### Task to complete
Look through the listing and locate every line containing the word "Reply"; copy those lines.

### Records to process
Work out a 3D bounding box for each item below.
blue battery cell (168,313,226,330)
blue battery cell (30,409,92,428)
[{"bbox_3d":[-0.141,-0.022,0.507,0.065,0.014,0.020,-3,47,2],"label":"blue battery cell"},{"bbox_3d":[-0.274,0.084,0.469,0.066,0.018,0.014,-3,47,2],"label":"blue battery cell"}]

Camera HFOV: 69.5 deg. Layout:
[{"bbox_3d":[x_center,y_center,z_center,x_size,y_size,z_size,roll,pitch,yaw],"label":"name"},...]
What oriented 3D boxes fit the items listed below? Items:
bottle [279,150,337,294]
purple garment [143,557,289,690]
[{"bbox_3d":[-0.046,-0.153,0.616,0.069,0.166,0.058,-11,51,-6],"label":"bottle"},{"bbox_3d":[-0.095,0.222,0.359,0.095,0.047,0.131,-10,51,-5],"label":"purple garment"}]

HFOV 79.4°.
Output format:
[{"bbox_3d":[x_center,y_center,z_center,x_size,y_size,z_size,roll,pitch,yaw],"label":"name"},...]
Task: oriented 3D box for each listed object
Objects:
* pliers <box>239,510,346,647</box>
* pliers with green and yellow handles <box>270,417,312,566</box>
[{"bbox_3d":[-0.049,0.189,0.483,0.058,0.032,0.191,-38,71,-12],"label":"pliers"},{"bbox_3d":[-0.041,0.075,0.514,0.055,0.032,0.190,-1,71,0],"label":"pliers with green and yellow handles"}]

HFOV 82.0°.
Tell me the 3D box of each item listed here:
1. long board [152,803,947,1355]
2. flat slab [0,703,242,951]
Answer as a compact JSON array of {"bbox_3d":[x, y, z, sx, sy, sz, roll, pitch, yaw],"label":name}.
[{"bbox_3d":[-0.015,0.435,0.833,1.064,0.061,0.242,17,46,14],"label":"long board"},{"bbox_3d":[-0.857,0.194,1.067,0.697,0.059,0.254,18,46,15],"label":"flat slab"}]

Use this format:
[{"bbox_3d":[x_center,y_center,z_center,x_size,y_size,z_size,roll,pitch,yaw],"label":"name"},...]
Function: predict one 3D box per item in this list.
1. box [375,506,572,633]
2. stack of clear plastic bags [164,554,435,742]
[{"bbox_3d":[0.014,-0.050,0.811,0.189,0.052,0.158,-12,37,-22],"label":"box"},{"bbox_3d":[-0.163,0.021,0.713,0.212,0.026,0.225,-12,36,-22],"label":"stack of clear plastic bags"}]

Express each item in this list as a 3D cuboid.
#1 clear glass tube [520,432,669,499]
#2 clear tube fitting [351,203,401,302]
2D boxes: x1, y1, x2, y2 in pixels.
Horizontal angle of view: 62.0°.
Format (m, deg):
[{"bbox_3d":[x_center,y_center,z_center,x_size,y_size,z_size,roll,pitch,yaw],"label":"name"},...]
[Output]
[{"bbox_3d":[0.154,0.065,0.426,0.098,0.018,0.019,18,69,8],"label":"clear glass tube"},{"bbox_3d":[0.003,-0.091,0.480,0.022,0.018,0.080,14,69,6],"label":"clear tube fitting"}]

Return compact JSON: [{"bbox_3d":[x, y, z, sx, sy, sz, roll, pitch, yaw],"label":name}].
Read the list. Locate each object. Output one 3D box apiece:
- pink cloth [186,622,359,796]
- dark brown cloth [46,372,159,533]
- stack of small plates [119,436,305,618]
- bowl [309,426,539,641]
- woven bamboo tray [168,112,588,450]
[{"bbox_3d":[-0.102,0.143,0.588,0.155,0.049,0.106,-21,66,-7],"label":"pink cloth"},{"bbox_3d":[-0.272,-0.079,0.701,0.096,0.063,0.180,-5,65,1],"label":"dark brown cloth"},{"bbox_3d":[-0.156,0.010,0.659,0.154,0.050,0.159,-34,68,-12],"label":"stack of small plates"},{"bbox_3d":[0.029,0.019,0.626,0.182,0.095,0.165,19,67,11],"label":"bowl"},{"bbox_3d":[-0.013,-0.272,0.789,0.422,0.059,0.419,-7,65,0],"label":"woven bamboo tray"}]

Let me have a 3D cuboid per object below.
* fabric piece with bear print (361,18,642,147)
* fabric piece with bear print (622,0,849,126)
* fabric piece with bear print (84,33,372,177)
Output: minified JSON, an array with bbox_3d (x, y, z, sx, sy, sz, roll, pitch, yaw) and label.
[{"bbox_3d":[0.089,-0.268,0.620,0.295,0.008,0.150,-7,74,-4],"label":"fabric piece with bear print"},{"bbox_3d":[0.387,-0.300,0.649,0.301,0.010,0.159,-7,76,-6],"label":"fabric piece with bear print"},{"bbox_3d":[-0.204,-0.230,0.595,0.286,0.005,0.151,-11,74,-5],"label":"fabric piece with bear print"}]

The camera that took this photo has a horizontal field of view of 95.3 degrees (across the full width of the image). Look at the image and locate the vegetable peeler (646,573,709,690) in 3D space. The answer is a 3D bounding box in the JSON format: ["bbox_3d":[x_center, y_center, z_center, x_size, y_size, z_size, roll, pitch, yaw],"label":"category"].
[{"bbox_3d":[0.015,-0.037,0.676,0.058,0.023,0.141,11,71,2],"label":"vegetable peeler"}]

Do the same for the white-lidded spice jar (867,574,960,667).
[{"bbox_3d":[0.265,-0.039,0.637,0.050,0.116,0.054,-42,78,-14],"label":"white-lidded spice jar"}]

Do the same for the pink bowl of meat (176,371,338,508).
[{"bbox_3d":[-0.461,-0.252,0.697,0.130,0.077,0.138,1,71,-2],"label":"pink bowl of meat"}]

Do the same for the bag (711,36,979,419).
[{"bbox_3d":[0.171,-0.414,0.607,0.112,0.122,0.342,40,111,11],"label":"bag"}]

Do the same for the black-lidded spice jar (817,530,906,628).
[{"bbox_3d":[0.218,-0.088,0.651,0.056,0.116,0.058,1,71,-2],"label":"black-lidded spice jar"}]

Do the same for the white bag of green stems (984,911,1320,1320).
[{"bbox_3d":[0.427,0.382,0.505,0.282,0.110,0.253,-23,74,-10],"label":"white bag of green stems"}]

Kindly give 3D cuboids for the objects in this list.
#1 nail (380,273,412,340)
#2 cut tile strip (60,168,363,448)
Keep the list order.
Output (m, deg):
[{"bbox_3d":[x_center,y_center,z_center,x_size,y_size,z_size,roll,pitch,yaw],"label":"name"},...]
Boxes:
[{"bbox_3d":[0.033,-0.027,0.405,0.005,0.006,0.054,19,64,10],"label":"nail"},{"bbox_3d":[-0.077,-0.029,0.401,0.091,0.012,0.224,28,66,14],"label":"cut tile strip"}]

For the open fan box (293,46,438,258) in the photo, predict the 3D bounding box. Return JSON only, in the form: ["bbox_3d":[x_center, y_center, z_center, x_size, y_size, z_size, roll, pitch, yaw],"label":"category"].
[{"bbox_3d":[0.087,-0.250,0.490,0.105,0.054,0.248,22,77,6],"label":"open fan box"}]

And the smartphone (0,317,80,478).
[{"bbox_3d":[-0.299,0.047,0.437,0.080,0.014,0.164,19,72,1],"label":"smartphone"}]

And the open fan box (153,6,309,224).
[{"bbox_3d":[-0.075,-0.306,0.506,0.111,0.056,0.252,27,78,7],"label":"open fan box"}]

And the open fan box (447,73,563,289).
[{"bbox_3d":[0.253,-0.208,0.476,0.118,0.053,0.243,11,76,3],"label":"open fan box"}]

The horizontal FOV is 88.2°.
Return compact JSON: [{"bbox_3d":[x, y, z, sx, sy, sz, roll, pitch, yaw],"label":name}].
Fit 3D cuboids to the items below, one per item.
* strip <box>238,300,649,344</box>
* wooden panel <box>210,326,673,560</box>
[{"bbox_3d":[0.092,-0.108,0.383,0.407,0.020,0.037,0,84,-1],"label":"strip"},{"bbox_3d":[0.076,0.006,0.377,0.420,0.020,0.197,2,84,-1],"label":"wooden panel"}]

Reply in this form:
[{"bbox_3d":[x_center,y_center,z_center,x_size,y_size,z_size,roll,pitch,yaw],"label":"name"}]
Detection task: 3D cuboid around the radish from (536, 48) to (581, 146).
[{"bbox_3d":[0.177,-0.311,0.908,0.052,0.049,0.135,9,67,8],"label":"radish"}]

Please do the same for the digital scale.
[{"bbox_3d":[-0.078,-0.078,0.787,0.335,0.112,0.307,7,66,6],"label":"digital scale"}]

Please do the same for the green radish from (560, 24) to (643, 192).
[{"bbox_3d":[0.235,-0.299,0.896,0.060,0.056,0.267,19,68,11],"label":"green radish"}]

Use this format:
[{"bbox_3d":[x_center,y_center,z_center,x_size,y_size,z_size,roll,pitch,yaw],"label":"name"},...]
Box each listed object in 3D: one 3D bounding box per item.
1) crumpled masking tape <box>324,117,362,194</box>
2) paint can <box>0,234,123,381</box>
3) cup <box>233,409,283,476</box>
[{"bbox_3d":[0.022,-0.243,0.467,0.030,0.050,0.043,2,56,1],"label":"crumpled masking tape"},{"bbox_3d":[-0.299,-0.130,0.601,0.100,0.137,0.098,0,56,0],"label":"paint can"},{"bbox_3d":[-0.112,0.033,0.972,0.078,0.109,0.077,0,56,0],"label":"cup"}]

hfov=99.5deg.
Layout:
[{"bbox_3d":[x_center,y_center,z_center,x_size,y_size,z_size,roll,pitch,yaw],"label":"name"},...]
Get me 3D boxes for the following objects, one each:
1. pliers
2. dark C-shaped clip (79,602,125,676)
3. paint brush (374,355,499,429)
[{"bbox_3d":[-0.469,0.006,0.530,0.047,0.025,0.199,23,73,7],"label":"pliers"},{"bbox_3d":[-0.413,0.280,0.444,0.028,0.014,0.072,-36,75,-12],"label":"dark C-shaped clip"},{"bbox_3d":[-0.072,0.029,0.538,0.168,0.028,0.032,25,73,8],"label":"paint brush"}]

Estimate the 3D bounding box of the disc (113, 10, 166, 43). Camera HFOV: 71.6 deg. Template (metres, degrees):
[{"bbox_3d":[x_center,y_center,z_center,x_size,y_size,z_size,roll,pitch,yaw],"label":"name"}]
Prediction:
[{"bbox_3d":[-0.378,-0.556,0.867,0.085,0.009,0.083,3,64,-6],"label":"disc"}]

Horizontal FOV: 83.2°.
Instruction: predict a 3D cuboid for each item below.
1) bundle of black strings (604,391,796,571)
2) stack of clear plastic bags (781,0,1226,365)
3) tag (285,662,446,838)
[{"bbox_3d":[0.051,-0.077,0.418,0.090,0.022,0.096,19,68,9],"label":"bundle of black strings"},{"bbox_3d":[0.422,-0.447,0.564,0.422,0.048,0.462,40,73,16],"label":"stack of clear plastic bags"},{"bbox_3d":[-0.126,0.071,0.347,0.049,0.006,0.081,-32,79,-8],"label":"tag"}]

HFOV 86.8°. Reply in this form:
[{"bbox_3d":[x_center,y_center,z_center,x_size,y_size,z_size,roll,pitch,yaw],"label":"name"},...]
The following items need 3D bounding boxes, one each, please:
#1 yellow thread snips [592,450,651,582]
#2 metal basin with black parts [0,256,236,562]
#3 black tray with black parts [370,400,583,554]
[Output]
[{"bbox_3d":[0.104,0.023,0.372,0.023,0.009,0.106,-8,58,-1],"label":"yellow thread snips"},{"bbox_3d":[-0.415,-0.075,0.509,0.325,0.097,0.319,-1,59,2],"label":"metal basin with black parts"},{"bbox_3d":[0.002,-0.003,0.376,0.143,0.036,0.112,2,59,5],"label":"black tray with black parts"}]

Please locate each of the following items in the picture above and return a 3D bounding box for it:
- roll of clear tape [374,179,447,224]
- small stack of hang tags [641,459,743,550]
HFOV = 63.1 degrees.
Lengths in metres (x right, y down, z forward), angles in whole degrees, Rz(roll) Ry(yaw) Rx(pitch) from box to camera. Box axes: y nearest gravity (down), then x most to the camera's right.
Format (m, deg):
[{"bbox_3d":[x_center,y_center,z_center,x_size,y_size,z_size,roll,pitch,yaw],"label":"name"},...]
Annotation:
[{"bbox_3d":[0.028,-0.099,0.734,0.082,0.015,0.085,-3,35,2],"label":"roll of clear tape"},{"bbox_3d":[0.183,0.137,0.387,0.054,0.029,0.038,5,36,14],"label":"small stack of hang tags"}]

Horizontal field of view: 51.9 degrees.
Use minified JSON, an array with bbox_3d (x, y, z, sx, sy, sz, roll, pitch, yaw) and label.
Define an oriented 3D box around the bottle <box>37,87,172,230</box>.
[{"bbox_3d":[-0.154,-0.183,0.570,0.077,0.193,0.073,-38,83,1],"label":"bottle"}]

### Final answer
Reply in this form:
HFOV 86.8°. Reply in this form:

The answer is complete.